The failure of the police and justice systems to protect Indigenous peoples to an extent equivalent to their white counterparts has come to define Indigenous communities’ relationships with the police. Because of the system’s failure to protect Indigenous communities, many Indigenous peoples are suspicious and mistrustful of the police and justice system. Their feelings are reaffirmed when the police continue to rule suspicious deaths as accidental, declare that they’re unable to solve the murders of Indigenous women and girls, and deny that racism occurs within the police force and community more broadly.
Throughout the book, Talaga describes Indigenous rights, particularly how they’ve been violated by the federal government and other key institutions in Canada, and the resiliency of Indigenous peoples in the face of centuries of structural racism. She discusses several important treaties between Indigenous peoples and the British Crown/Canadian federal government. These treaties were supposed to protect the rights of Indigenous peoples to their land and culture, but the government never “lived up to its end of the bargain” (56). In fact, many of these treaties forced Indigenous communities to live on subpar land and lose access to clean water and hunting grounds. In addition, the government was supposed to pay Indigenous communities, but this dollar amount hasn’t increased with inflation. People receive the same amount of money as their ancestors did, highlighting how the federal government isn’t serious about providing critical support to help move Indigenous peoples out of poverty.
Besides failing to honor treaties, the federal government created the Indian Act of 1876 to exert control over Indigenous communities. The Indian Residential School System, a product of this piece of legislation, tried to break Indigenous children from their culture and tradition, instead attempting to assimilate them into white culture. Talaga discusses her family’s own history with this system to show personally how it still impacts residential school survivors and their families today.

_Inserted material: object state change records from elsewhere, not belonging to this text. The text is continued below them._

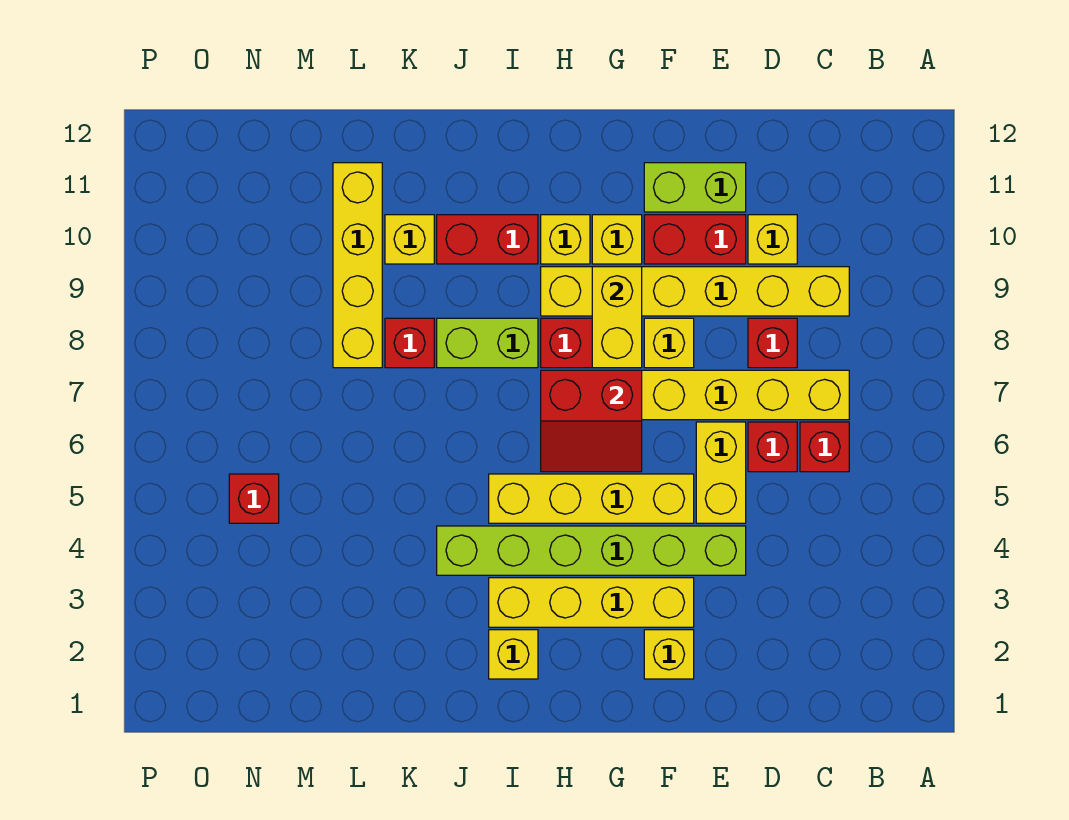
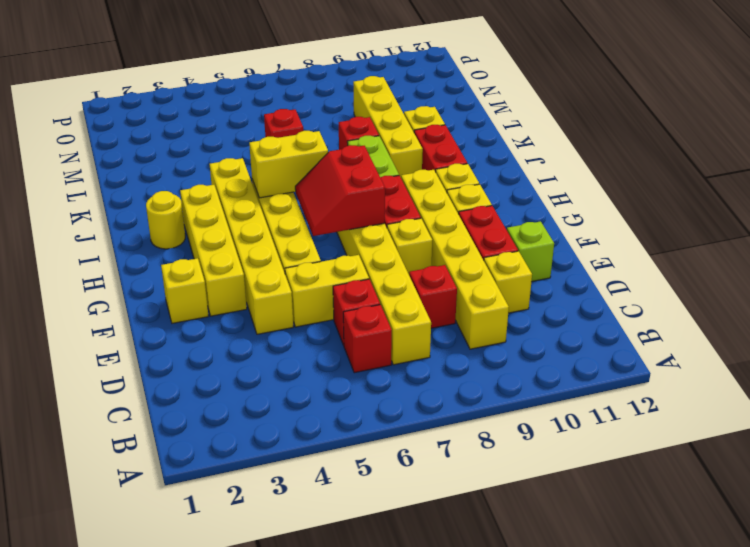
lime brick E4:J4 level 1 -> yellow brick E4:J4 level 1
lime brick E11:F11 level 1 -> lime brick E11 level 1
yellow brick G8:G9 level 2 -> yellow brick I5:I6 level 2
yellow brick I2 level 1 -> yellow round brick I2 level 1
yellow brick L8:L11 level 1 -> yellow brick J9:M9 level 1
red brick N5 level 1 -> red brick L6 level 1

Despite the Canadian government’s lack of respect for Indigenous peoples’ rights, Indigenous communities still remain resilient. An especially poignant example is when Indigenous peoples from different communities come together to look for missing children. These communities often conduct searches long before the police do. While colonialism and racism have fractured Indigenous families and communities, they’re still fighting for their people to rebuild what they lost. Protecting the youth is a key part of this fight. Another example of resiliency is that families don’t give up fighting for their children. The families of the seven fallen feathers know that the justice system doesn’t work for them; however, this doesn’t stop them from demanding that it be remedied. During the inquest, families raised concerns about the jury not including Indigenous representation, so their lawyer, Julian Falconer, refused to move forward with the inquest “until the issue of providing representational juries for indigenous cases was rectified” (242). Seven years passed before this issue was resolved and the inquest moved forward. Representation should be a basic right of all citizens within a country, yet this clearly isn’t the case for Indigenous communities.